═══ Records for this exercise ═══

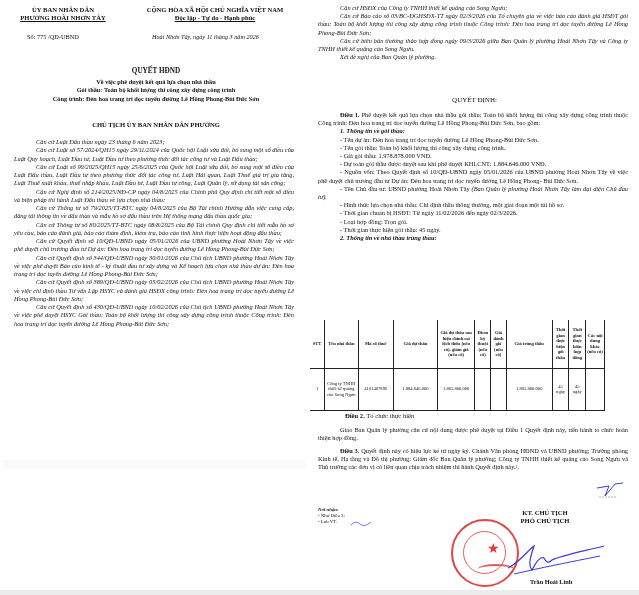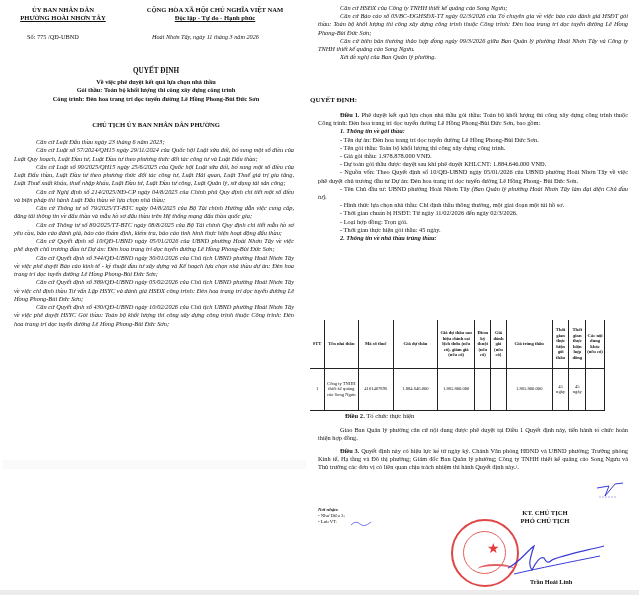--- a/index.html
+++ b/index.html
@@ -23,21 +23,21 @@
   .authority { position: absolute; left: 0; width: 312px; text-align: center; font-weight: bold; font-size: 6.6px; top: 121px; }
 
   .basis { position: absolute; left: 14px; width: 280px; top: 138px; font-size: 6.35px; line-height: 8.25px; font-style: italic; text-align: justify; }
   .basis p { text-indent: 22px; }
 
   .greybar { position: absolute; left: 3px; top: 460px; width: 303px; height: 9px; background: #fafafa; }
 
   
   .r-basis { position: absolute; left: 8px; width: 310px; top: 4px; font-size: 6.35px; line-height: 8.2px; font-style: italic; text-align: justify; }
   .r-basis p { text-indent: 22px; }
-  .r-title { position: absolute; left: 0; width: 329px; font-weight: bold; font-size: 7px; top: 96px; }
+  .r-title { position: absolute; left: 0; width: 329px; text-align: center; font-weight: normal; font-size: 7px; top: 96px; }
   .body-txt { position: absolute; left: 8px; width: 310px; font-size: 6.35px; line-height: 8.2px; text-align: justify; }
   .body-txt p { text-indent: 22px; }
   .body-txt .h { font-weight: bold; font-style: italic; }
   .body-txt b { font-weight: bold; }
   .body-txt i { font-style: italic; }
 
   table.winner { position: absolute; left: 0; top: 320px; width: 295px; border-collapse: collapse; font-size: 4.6px; line-height: 5.5px; }
   table.winner th, table.winner td { border: 0.7px solid #222; text-align: center; vertical-align: middle; padding: 1px 1px; }
   table.winner th { font-weight: bold; height: 48px; }
   table.winner td { height: 42px; }
@@ -71,21 +71,21 @@
     <div>ỦY BAN NHÂN DÂN</div>
     <div class="u">PHƯỜNG HOÀI NHƠN TÂY</div>
   </div>
   <div class="hdr-right">
     <div>CỘNG HÒA XÃ HỘI CHỦ NGHĨA VIỆT NAM</div>
     <div class="u">Độc lập - Tự do - Hạnh phúc</div>
   </div>
   <div class="docno">Số: 775   /QĐ-UBND</div>
   <div class="docdate">Hoài Nhơn Tây, ngày 11  tháng 3 năm 2026</div>
 
-  <div class="title" style="top:67px">QUYẾT ĐỊNH</div>
+  <div class="title" style="top:67px">QUYẾT HĐND</div>
   <div class="subtitle">
     <div>Về việc phê duyệt kết quả lựa chọn nhà thầu</div>
     <div>Gói thầu: Toàn bộ khối lượng thi công xây dựng công trình</div>
     <div>Công trình: Đèn hoa trang trí dọc tuyến đường Lê Hồng Phong-Bùi Đức Sơn</div>
   </div>
   <div class="authority">CHỦ TỊCH ỦY BAN NHÂN DÂN PHƯỜNG</div>
 
   <div class="basis">
     <p>Căn cứ Luật Đấu thầu ngày 23 tháng 6 năm 2023;</p>
     <p>Căn cứ Luật số 57/2024/QH15 ngày 29/11/2024 của Quốc hội Luật sửa đổi, bổ sung một số điều của Luật Quy hoạch, Luật Đầu tư, Luật Đầu tư theo phương thức đối tác công tư và Luật Đấu thầu;</p>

═══

◆ Aim of the exercise ◆
Above are the records; copy every line in them that holds the word "height".

◆ Solution to this problem ◆
   .basis { position: absolute; left: 14px; width: 280px; top: 138px; font-size: 6.35px; line-height: 8.25px; font-style: italic; text-align: justify; }
   .greybar { position: absolute; left: 3px; top: 460px; width: 303px; height: 9px; background: #fafafa; }
   .r-basis { position: absolute; left: 8px; width: 310px; top: 4px; font-size: 6.35px; line-height: 8.2px; font-style: italic; text-align: justify; }
   .body-txt { position: absolute; left: 8px; width: 310px; font-size: 6.35px; line-height: 8.2px; text-align: justify; }
   table.winner { position: absolute; left: 0; top: 320px; width: 295px; border-collapse: collapse; font-size: 4.6px; line-height: 5.5px; }
   table.winner th { font-weight: bold; height: 48px; }
   table.winner td { height: 42px; }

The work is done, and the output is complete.